Mais il en manquait un, Thomas. Et voici la deuxième scène de l’évangile. Les disciples lui avaient annoncé pleins de joie : « Nous avons vu le Seigneur !  » Ils avaient bien bénéficié d’une apparition du Ressuscité ; mais nous savons que chez saint Jean, le verbe « voir » désigne moins une vision sensible que la vision nouvelle qui s’ouvre au regard du croyant grâce à l’action de l’Esprit, comme le récit le suggère par le geste du Seigneur qui a soufflé sur eux en disant : « Recevez l’Esprit Saint ».

Ainsi, ce que les Apôtres ont « vu » dans la lumière de l’Esprit en eux ce n’est pas seulement le Christ vivant, c’est aussi le véritable sens de l’événement de la résurrection à savoir le triomphe de la miséricorde divine. C’est bien ici qu’il faut entrer dans la foi car cette grâce demeure invisible : rien dans l’ordre sensible ne permet en effet de vérifier le pardon des péchés. Il faut oser y croire sur la parole d’autres que nous-mêmes. Nous comprenons alors que l’acte de foi que Thomas est invité à poser est celui de croire que la miséricorde du Seigneur a triomphé de son péché qui a contribué à meurtrir Jésus sur la croix. Le Ressuscité l’appelle à sortir de sa culpabilité pour accueillir la vie nouvelle de son Esprit : « La paix soit avec vous ». dit Jésus pour la 3e fois. Comment ne pas réentendre ici ces paroles de Jésus à sainte Faustine : «  L’humanité n’aura de paix que lorsqu’elle s’adressera avec confiance à la Divine Miséricorde » (Journal, p. 132), autrement dit lorsqu’elle croira que ma Miséricorde a triomphé de tout péché, de toute mort.

Thomas n’était pas en quête d’une preuve de la résurrection. Il demandait plutôt un « signe » pour croire en la miséricorde. Et le Seigneur le lui donne en lui présentant ses plaies, tout particulièrement son côté ouvert : « Cesse d’être incrédule, sois croyant ! » Il peut alors accueillir la grâce et prononcer dans l’Esprit la plus belle confession de foi des évangiles : « Mon Seigneur et mon Dieu ! ». L’Esprit Saint lui a donné de reconnaître en Jésus le Fils de Dieu, vainqueur du monde et communiquant la vie.

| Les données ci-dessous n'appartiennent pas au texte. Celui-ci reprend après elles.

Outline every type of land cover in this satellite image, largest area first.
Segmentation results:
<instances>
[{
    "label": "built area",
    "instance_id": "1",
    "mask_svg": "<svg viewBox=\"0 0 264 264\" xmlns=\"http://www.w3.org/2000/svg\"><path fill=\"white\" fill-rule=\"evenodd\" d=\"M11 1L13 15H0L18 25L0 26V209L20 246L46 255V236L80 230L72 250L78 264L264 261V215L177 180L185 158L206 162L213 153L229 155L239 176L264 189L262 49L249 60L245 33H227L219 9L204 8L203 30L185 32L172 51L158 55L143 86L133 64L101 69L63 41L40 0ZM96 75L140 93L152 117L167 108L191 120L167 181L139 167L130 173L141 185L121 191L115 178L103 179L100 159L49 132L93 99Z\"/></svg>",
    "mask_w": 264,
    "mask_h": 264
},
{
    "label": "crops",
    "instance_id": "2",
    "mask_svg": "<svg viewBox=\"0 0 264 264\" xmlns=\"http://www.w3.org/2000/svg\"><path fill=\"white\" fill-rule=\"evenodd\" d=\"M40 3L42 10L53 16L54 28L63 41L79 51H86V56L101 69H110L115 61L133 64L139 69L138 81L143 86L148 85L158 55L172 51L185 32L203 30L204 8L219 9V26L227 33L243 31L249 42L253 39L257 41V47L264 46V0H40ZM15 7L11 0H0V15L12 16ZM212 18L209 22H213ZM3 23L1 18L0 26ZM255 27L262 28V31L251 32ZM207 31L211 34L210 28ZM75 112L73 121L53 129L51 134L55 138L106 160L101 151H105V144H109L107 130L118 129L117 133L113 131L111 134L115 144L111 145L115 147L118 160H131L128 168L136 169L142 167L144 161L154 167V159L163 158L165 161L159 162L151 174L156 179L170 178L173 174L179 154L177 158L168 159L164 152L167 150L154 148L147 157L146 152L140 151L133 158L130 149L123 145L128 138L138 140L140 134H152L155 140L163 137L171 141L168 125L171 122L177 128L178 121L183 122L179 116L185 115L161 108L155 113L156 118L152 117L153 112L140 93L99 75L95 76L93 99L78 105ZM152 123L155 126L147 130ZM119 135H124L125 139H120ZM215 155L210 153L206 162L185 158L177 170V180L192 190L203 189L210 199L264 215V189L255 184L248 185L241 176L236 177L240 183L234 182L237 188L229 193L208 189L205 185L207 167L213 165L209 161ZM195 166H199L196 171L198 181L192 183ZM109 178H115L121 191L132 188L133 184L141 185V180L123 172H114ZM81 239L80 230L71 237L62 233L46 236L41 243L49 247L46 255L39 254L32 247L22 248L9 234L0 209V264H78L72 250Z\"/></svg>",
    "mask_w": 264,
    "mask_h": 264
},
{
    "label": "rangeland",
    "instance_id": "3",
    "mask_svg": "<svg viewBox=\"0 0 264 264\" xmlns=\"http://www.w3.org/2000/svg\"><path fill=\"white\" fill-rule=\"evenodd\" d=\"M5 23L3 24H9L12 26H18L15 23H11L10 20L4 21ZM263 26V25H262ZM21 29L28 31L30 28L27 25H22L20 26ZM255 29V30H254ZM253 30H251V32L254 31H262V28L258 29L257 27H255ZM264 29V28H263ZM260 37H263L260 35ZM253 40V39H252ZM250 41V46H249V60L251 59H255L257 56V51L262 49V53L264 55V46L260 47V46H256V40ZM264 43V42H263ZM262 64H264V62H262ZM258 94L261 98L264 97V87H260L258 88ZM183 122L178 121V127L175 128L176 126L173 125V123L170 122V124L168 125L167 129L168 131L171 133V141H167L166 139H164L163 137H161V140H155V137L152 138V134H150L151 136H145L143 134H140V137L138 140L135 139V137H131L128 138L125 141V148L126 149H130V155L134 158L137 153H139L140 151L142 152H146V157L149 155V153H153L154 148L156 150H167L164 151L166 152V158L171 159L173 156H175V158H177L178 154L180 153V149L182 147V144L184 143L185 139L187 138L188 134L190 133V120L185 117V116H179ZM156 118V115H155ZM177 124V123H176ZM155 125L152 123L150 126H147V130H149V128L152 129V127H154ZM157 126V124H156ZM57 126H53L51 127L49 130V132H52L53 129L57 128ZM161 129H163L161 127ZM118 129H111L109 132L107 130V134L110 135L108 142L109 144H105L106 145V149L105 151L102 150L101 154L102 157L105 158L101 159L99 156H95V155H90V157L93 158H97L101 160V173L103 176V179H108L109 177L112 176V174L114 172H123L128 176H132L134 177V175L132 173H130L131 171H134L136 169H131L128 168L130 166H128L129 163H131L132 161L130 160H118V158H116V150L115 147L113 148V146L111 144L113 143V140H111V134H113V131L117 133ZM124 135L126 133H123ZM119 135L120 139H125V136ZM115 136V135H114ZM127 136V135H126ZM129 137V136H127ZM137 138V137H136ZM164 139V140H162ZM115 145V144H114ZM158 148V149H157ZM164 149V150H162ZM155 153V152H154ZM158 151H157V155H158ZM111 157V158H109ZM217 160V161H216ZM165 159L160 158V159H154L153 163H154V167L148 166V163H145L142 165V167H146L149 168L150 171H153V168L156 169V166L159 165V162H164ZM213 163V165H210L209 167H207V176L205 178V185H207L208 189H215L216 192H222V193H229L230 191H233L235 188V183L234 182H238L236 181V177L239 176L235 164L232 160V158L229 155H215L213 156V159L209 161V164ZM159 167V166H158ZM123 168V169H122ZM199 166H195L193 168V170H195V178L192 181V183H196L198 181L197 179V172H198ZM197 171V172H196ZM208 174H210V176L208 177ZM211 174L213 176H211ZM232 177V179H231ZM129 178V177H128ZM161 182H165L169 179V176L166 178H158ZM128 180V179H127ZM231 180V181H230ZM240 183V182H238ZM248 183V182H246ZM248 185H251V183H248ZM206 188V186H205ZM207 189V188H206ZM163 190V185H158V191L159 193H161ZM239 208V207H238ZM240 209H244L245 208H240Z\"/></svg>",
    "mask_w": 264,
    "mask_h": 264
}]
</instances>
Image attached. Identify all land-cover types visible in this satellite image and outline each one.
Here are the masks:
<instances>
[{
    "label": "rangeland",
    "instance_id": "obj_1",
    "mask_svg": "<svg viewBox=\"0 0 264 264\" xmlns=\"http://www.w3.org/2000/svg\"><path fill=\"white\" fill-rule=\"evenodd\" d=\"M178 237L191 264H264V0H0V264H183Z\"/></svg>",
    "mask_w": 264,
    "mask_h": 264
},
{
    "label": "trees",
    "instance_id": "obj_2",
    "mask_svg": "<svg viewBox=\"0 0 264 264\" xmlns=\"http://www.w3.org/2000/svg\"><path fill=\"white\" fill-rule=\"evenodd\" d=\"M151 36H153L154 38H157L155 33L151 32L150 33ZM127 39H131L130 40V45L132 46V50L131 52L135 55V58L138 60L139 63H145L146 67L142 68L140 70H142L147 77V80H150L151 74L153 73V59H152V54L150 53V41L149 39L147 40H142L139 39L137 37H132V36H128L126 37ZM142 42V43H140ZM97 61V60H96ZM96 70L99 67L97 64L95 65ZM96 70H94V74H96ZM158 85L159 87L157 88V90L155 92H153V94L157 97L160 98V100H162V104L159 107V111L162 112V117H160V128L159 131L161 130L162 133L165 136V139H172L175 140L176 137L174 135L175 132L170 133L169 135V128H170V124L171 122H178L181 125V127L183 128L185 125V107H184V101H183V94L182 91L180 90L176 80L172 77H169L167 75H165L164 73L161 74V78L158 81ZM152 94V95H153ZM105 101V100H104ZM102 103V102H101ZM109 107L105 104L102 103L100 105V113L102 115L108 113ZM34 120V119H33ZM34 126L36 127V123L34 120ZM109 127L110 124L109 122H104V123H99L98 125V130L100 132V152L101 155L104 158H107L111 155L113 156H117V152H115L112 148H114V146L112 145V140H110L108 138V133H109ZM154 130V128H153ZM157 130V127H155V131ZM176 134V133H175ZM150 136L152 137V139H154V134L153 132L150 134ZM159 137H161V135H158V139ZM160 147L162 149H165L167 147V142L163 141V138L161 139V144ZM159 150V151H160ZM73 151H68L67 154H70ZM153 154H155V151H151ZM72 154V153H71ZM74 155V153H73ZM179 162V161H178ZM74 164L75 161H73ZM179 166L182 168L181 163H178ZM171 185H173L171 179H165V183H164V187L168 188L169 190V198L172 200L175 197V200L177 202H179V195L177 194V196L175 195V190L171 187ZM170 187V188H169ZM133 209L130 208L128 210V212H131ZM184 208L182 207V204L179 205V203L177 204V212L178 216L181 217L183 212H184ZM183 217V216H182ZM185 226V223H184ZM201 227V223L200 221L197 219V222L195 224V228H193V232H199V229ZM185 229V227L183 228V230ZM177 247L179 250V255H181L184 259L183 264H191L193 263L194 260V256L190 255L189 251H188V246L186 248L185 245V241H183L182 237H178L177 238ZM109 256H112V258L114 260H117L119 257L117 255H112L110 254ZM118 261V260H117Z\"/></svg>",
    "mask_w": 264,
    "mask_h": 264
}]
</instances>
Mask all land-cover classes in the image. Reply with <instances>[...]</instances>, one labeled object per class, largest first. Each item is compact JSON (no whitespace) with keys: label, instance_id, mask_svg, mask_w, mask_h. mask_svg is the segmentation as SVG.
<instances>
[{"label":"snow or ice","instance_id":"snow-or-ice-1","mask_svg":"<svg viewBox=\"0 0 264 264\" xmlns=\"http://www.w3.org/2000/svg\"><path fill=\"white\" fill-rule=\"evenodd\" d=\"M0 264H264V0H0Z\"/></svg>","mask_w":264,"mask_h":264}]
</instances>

Ce sont d’ailleurs les derniers mots de l’évangile. « Jésus a fait beaucoup d’autres signes. Ceux qui ont été écrits dans ce livre l’ont été pour que vous croyez que Jésus est le fils de Dieu et qu’en croyant, vous ayez la vie en son nom ».

Restons quelques instants encore avec Thomas. Lui aussi a « vu le Seigneur  » et a confessé son Dieu. Il sait qu’il est réconcilié avec le Père et peut à son tour devenir témoin de ce pardon dont il est bénéficiaire. Désormais, la puissance de la grâce repose sur lui et, avec les autres Apôtres, il va pouvoir porter témoignage de la puissance de salut et de vie contenue dans la résurrection du Seigneur que l’Esprit Saint lui a permis de reconnaître (Cf. 1re lecture). Car comme le rappelait Jean-Paul II, « le Christ nous a enseigné que l’homme non seulement reçoit et expérimente la miséricorde de Dieu, mais aussi qu’il est appelé à « faire miséricorde » aux autres : « Bienheureux les miséricordieux, car ils obtiendront miséricorde » (Mt 5, 7) » (Dives in misericordia, n. 14).